The ARD does not provide any specific legislation on the Member States providing legal machinery to facilitate amendments to T&Cs. We have seen from case law how an ETO defence can be used when coupled with dismissals and this action is unsupported by the ARD. Could the boundary be pushed farther to accommodate an ETO defence without dismissals? This would be have be tested the ECJ.

 

Moreover, should the UK Government have proceeded to provide legislation to facilitate T&Cs variation via an ETO defence without dismissal upon the construction of the TUPE (2006) Regulations? The ARD does not provide any legislation for T&C variation via an ETO defence with dismissals. As such, this part of the TUPE Regulations was a departure from the ARD and could have been shown to be contradicting the Directive. However, given that this Regulation 7(2) was transposed from the 1981 Regulations, why not facilitate mergers and acquisitions in 2006 rather than wait until a later date?

 

Whilst putting place legislation to vary T&Cs via ETO without dismissal would be benefit employers and stimulate mergers and acquisitions, it would of course, remove protection afforded to the employees. It is this balance that both the ARD and TUPE Regulations attempt to find. It should always be remembered that the ARDs purpose is to permit employees to enjoy the same T&Cs pos- transfer and they did pre-transfer. It is possibly for this reason the UK Government has not put such legislation in place and has remained true to the ARD.   

 

 

 

 


Insolvency and TUPE

 

Background

 

The 1977 ARD did not provide any legislation on the transfer of undertakings in an insolvency setting as such the TUPE 1981 Regulations were also weak in this area. The TUPE 1981 Regulations did state that any dismissal made in connection with the transfer, or had the dismissal as its primary reason, was automatically unfair unless it was for economical, technical or organisation (ETO) reason. This meant that the transferee took on the staffs’ employment contracts and these could not be altered after the sale of the business.

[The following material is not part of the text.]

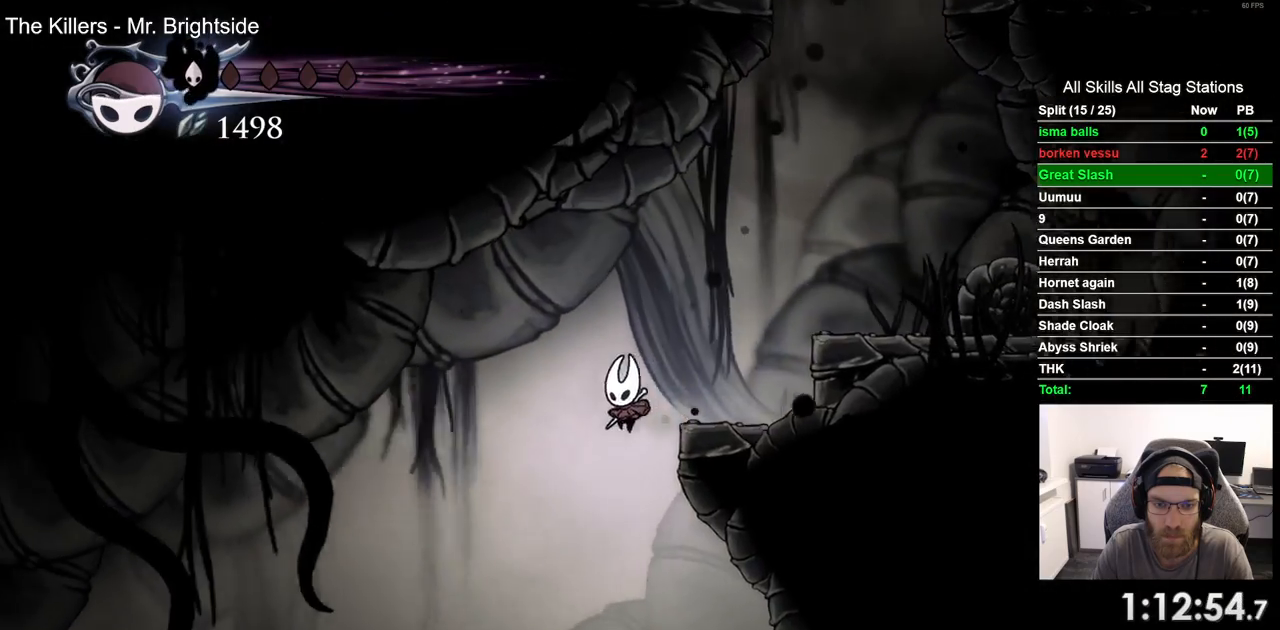
{"buttons": ["DPAD_LEFT"], "left_stick": "center", "right_stick": "center", "events": [[133, "R1", "up"], [167, "R2", "up"]]}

This acted as a major disincentive to prospective buyers of the insolvent company because the ability to impact and manipulate the staff setup.

 

The landmark case with the ECJ with regards to the ARD and insolvency situations is Abels v Administrative Board of the Bedriftsvereniging voor Metaalindustrie ende Electotechnische Industrie20. In the instant case, the ECJ first set out its now well versed opinion:

 

“It cannot be concluded that Directive no.77/187 imposes on the Member States the obligation to extend the rules laid down therein to transfers of undertakings, businesses or parts of businesses taking place in the context of insolvency proceedings instituted with a view to the liquidation of the assets of the transferor under the supervision of the competent judicial authority”

 

This opinion is echoed throughout the TUPE Regulations in insolvency situations, as we shall now discuss.